- Poster
- Directed by: Indrajit Lankesh
- Produced by: Sandesh Nagaraj
- Starring: Dhyan; Lekha Washington;
- Cinematography: Gundlupet Suresh
- Edited by: K. M. Prakash
- Music by: Dharma Vish
- Production company: Sri Sandesh Combines
- Release date: 12 November 2010;
- Country: India
- Language: Kannada

= Huduga Hudugi =

Huduga Hudugi is a 2010 Kannada-language comedy film written and directed by Indrajit Lankesh. The film features Dhyan and Lekha Washington in the lead roles, whilst other noted actresses play roles in the film. The film was launched in 2008 as Thunta Thunti with Ganesh and Praneetha in the lead roles and then a second launch was conducted in March 2010 with Ganesh and Ishita Sharma but the pair later opted out of the project.

== Plot ==

Sachin, a popular TV anchor co-hosts a hugely popular show with Sonia. Both of them carry their own emotional baggage. While Sachin has had a stint with heartbreak, Sonia's disappointment stems from being refused by a rich guy to marry her.
Sachin tries to bring some happiness into her life and in the process they get closer. Sonia comes to terms with the fact that Sachin is the best guy for her. But will she be able to get Sachin?

== Soundtrack ==
The music was composed by Joshua Sridhar and released by Anand Audio Video.

Track list
| No. | Title | Lyrics | Singer(s) | Length |
|---|---|---|---|---|
| 1. | "Ileana" | Kaviraj | Benny Dayal, Krissy, Rita | 4:30 |
| 2. | "Danthada Bombena" | Kaviraj | Karthik | 4:33 |
| 3. | "Huduga Hudugi" | Kaviraj | Karthik, SuVi | 3:49 |
| 4. | "Usire Ninna" | K. Kalyan | Kunal Ganjawala | 3:38 |
| 5. | "Sathiya" | K. Kalyan | Sunidhi Chauhan | 4:30 |
| 6. | "Tunta Tunti" | K. Kalyan | Karthik | 3:51 |
| 7. | "Usire Ninna (Remix)" | K. Kalyan | Kunal Ganjawala | 4:38 |
| Total length: |  |  |  | 29:29 |

== Reception ==
=== Critical response ===

A critic from The Times of India scored the film at 4 out of 5 and wrote "Dhyan does a commendable job as a TV anchor, and Lekha Washington has matched up to his performance. Joshwa Sridhar's foot-tapping music is sure to attract youngistan.
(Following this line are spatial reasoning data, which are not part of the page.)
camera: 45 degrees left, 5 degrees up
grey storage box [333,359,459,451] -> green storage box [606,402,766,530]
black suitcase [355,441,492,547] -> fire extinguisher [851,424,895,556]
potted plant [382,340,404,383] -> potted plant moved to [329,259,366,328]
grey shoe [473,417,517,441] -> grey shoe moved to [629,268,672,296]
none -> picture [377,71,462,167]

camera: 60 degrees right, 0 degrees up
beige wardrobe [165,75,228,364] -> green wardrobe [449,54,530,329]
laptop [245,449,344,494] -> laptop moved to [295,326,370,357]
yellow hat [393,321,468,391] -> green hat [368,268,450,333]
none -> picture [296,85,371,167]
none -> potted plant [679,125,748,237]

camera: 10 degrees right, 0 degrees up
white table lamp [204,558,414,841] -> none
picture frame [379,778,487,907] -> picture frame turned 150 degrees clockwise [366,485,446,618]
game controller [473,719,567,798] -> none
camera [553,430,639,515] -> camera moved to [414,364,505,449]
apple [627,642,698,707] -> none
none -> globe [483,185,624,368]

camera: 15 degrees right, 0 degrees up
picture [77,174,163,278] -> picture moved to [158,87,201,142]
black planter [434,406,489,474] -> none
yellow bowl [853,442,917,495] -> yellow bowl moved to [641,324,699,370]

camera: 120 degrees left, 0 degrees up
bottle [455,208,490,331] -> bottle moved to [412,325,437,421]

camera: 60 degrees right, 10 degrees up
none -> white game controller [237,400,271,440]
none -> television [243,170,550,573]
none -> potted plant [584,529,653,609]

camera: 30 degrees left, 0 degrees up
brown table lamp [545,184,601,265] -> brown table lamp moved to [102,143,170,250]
Dialogues by B A Madhu are clever". Shruti Indira Lakshminarayana of Rediff.com scored the film at 1.5 out of 5 stars and says "The film takes a dig at several popular tv programmes and hosts, but at the same time leaves enough scope for the media to pick out its flaws. The 'ugly truth' about Huduga Hudugi is that it is a collage of several mushy movies. There is nothing new even for the die-hard romantics". A critic from The New Indian Express wrote "Sharan’s comedy is not up to the mark. It is not clear what made the director select Rangaayana Raghu to imitate late Shankar Nag. The director has not even spared journalists and TV channels including the CEO of a particular channel. Perhaps, his intention was to make the audience giggle. The USP of this film is glamorous heroines and eyepleasing cinematography. Finally, Indrajit has proved that he too can act in films by shaking his leg along with lanky Russian beauties".